• _Selected excerpt_:
-.-.-

Cooling is of utmost importance for the X399 platform, the high end ThreadRipper models have a rumored 180W TDP, and we wild-eyed overclockers will magnify that quickly. ThreadRipper is a massive processor, and as such, the socket area takes up a considerable amount of motherboard real estate--it’s nearly the length of the DIMM slots. That puts nearby PCIe slots in danger of being blocked by CPU coolers.
The Noctua heatsink, however, contains a slotted mounting mechanism that allows you to slide the heat sink to either side, thus clearing enough room for your GPU or other PCIe-powered gear. It's a small but useful feature that’s indicative of the engineering challenges associated with circumventing the problems created by the massive new socket. We can’t wait to hit it with some extra voltage.
Best Annual In-Win Insane Case Award
We’ve renamed our Craziest Case award to simply the Best Annual In-Win award, because no matter what, the company will always out-crazy the rest of the field at Computex, and this year was no different. Deepcool’s Quadstellar, among others, gave In-Win a run for its money, but the Winbot was hands-down the case that caused the biggest stir.
Practical issues aside, Winbot has an acrylic dome with a camera module that supports facial and gesture recognition, and it can take selfies. Your gestures or voice commands (issued via Amazon Alexa) can do things like rotate the case in one direction or another. This is just in the concept phase for now--which is likely where it will stay.
Best Use Of Thunderbolt 3
Zotac External Box
External graphics amplifiers have been steadily becoming commonplace in the enthusiast market, with several companies adopting Intel’s Thunderbolt 3 standard for their respective GPU docks. Zotac has taken a different approach to the Thunderbolt 3 external box paradigm, though, by creating a device that houses PCIe storage in addition to small form factor graphics cards. We’re not sure how much of a demand there is for such a device (although we could see it being useful for users seeking faster storage for their laptop), but we appreciate Zotac’s unique implementation of Thunderbolt 3 technology.
Best, First, Only Ryzen Gaming Laptop
Asus ROG Strix GL702ZC
Eight cores, one laptop; that’s the Asus ROG Strix GL702ZC. We were expecting a much bigger splash around mobile Ryzen, especially in the gaming laptop category. In any case, someone had to be first, and it’s a big player: Asus. However, this is not a mobile Ryzen CPU, but a full-on 8c/16t Ryzen 7 1700 part, coupled with a Radeon RX580 GPU, driving a 17.3” FHD display.
In other words, it’s a typical powerful gaming laptop, just with AMD parts.
We don’t yet have an idea of when it will ship or how much it will cost, but for the sake of variety and competition (we’ve reviewed dozens of Intel/Nvidia gaming laptops), we hope this is the start of something new.
Best Gaming Laptop
Years ago, Computex wasn’t really the place where gaming laptops were announced, but the first few days of this year’s show were dominated by them. Many were simply upgraded models with a few design tweaks, but one that stood out was the Zephyrus from Asus.

-.-.-

• _Data section_:
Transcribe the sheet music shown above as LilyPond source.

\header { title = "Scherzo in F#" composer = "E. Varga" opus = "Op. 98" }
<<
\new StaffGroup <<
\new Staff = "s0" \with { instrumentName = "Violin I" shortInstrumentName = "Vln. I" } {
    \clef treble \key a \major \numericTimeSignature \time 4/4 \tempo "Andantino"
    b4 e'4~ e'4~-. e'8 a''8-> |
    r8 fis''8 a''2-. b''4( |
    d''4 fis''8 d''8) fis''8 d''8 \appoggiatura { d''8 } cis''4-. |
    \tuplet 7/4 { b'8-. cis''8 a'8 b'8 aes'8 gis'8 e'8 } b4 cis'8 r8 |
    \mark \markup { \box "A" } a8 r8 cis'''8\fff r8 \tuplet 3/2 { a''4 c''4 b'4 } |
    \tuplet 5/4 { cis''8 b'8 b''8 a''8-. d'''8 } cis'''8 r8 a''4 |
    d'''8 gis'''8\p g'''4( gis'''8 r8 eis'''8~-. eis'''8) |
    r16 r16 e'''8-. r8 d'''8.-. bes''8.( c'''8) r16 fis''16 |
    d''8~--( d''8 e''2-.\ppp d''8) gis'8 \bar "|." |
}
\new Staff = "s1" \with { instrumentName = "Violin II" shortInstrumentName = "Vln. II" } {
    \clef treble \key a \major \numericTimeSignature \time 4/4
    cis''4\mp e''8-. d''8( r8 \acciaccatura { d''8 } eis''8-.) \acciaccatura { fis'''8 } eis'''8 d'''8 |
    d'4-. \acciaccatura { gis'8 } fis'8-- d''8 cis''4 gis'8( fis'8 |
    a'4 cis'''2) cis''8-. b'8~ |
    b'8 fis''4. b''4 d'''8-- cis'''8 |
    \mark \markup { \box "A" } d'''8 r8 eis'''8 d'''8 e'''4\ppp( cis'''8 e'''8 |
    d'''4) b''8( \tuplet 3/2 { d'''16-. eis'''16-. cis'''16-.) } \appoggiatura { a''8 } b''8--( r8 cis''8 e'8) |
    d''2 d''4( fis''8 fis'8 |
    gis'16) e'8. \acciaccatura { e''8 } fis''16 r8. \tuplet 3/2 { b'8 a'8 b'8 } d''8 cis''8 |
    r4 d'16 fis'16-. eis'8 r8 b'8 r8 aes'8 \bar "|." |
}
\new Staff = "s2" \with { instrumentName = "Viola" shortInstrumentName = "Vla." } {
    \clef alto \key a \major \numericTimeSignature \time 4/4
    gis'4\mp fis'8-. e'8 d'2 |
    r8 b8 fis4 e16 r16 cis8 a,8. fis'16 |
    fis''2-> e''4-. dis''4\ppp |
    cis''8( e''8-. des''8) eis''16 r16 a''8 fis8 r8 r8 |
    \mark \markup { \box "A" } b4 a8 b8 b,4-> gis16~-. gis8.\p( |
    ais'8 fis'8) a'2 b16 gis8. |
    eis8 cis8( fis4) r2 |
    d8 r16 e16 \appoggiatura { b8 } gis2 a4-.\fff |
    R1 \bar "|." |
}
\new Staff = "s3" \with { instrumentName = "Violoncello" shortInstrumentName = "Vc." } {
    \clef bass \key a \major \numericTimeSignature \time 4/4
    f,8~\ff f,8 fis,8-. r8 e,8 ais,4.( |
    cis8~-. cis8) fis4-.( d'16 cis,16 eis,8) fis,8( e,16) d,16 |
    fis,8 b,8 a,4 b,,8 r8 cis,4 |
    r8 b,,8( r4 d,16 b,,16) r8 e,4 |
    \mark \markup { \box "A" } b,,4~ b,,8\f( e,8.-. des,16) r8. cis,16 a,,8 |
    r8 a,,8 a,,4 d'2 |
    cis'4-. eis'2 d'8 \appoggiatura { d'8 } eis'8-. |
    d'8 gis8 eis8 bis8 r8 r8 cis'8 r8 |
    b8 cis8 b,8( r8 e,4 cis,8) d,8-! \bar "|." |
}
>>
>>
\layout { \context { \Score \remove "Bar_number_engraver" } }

-.-.-

• _Required action_: Quote the Computex awards text above word for word, from "Best Annual In-Win Insane" to "the biggest stir.".

• _Result for this exercise_:
Best Annual In-Win Insane Case Award
We’ve renamed our Craziest Case award to simply the Best Annual In-Win award, because no matter what, the company will always out-crazy the rest of the field at Computex, and this year was no different. Deepcool’s Quadstellar, among others, gave In-Win a run for its money, but the Winbot was hands-down the case that caused the biggest stir.